1 The left-to-right habit
Autoregression — predict the next token, append, repeat — has been the only game in this course, and for good reason: it's simple, it trains on an exact likelihood, and it matches the way text seems to unfold. But it bakes in two constraints. Generation is strictly sequential, one token per forward pass, so a thousand-token output takes a thousand passes. And it only ever looks left — a token, once written, can never be revised in light of what comes after.
Other domains long ago abandoned this. Diffusion models — the technology behind modern image, audio, and video generators — don't produce their output in order at all. They start from pure noise and run a small, fixed number of refinement steps, each one improving the entire output simultaneously. The question this chapter asks is whether the same recipe works for language.
2 What "noise" means for discrete text
Image diffusion has it easy: pixels are continuous, so you can add a little Gaussian noise, then a little more, until the picture dissolves into static — and train a model to reverse each step. Text is discrete. There's no "slightly noisy" version of the word cat. So discrete diffusion uses a different corruption: masking.
The forward process progressively replaces tokens with a special [MASK] symbol —
a few at first, then more, until the whole sequence is masked. The model is trained to run
that backwards: given a partly-masked sequence, predict what the masked tokens should be.
Generation then starts from an all-masked sequence and unmasks its way to text.
3 Refine the whole sequence in parallel
Here's the part that makes it interesting. Each denoising step looks at the entire sequence at once — every position, masked or not — and predicts all the masked tokens together. It then commits the predictions it's most confident about, leaves the uncertain positions masked, and moves to the next step. Over a handful of steps, the sequence sharpens from all-mask to finished text.

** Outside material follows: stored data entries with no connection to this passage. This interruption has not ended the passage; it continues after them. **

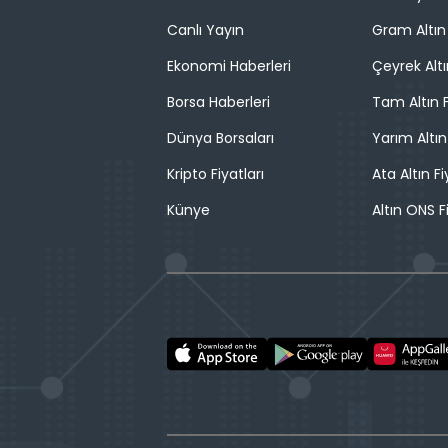
Canlı Yayın
Gram Altın 
Ekonomi Haberleri
Çeyrek Altı
Borsa Haberleri
Tam Altın F
Dünya Borsaları
Yarım Altın
Kripto Fiyatları
Ata Altın Fi
Künye
Altın ONS F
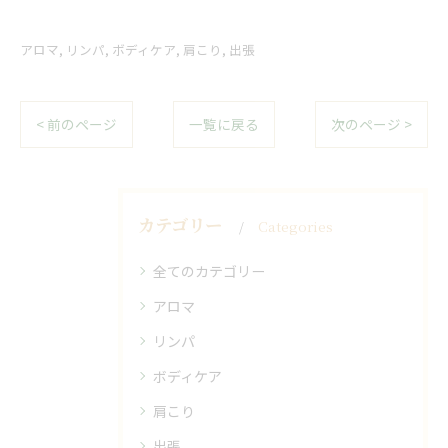
アロマ
リンパ
ボディケア
肩こり
出張
< 前のページ
一覧に戻る
次のページ >
カテゴリー
Categories
全てのカテゴリー
アロマ
リンパ
ボディケア
肩こり
出張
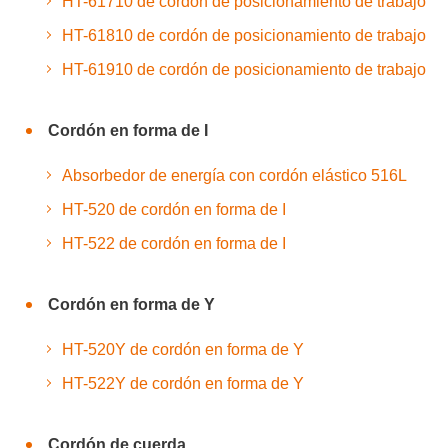
HT-61710 de cordón de posicionamiento de trabajo
HT-61810 de cordón de posicionamiento de trabajo
HT-61910 de cordón de posicionamiento de trabajo
Cordón en forma de I
Absorbedor de energía con cordón elástico 516L
HT-520 de cordón en forma de I
HT-522 de cordón en forma de I
Cordón en forma de Y
HT-520Y de cordón en forma de Y
HT-522Y de cordón en forma de Y
Cordón de cuerda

Two things fall out of this. The number of steps is fixed and small — a few dozen, not one per token — so a long sequence doesn't cost proportionally more steps. And every step has bidirectional context: a token can be filled in based on words to its right that don't exist yet under autoregression. The model can lay down anchor words first and fill the gaps around them, in any order it likes.

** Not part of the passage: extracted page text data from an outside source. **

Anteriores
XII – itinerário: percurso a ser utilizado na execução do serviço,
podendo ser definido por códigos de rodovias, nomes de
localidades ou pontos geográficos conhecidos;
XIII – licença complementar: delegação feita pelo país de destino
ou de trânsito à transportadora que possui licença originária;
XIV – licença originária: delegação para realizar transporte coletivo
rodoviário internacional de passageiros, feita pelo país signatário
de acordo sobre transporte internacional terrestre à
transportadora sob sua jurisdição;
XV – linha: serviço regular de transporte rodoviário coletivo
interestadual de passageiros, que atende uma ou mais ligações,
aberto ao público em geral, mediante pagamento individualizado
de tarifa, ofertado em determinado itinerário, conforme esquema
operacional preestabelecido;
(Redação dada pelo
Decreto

4 Diffusion vs autoregressive
Line them up and the trade is clear. Autoregression takes N sequential steps for
N tokens, sees only the left context, can't revise, but trains on an exact
likelihood and is, today, the strongest approach for text. Diffusion takes a fixed
T steps regardless of length, sees the whole sequence, can revise earlier tokens
as later ones firm up — but each of those T steps is a full forward pass
over the entire sequence, and its training objective is a looser bound, not the exact
likelihood.
So "fewer steps" doesn't automatically mean "faster" — a diffusion step costs more than an autoregressive one, and you need enough steps for quality. The honest framing is that they occupy different points on the speed/quality/flexibility surface, and which wins depends on the sequence length, the hardware, and how much revision the task rewards.

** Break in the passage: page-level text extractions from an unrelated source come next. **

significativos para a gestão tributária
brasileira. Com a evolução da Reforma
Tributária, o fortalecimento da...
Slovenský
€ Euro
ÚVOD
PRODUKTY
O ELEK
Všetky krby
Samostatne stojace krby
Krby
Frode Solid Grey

5 Why autoregression still rules text
Despite the appeal, the frontier of language modelling is still overwhelmingly autoregressive, and there are real reasons. Left-to-right factorization matches the causal grain of language and gives an exact, easy-to-optimize training loss; the KV cache makes AR generation cheap per step; and decades of tooling and scaling know-how are built around it. Diffusion's looser objective and full-sequence steps have, so far, left it a step behind on raw quality.
But it's an active, fast-moving frontier — recent diffusion and masked-generation language models have closed much of the gap, and the parallelism is genuinely attractive for long outputs and controllable, infilling-style generation. Diffusion already owns image, audio, and video; whether it takes a real share of text is one of the open questions of the field.
6 Reading the playground
The two columns illustrate the generation processes on the same target sentence: autoregressive fills left to right, one token per step; diffusion starts fully masked and unmasks confident tokens across the whole sequence over a few steps. It shows the mechanism and the step counts, not a trained model's samples.
Step or play both generators side by side: autoregressive marches left to right; diffusion lays down anchor words anywhere and fills the gaps.
Set the number of diffusion steps and re-run — fewer steps, coarser passes; more steps, a gentler reveal.
The steps-versus-length comparison — autoregressive grows with the sequence, diffusion stays flat — and the full trade-off table.
The reading is the setup. The playground is the point.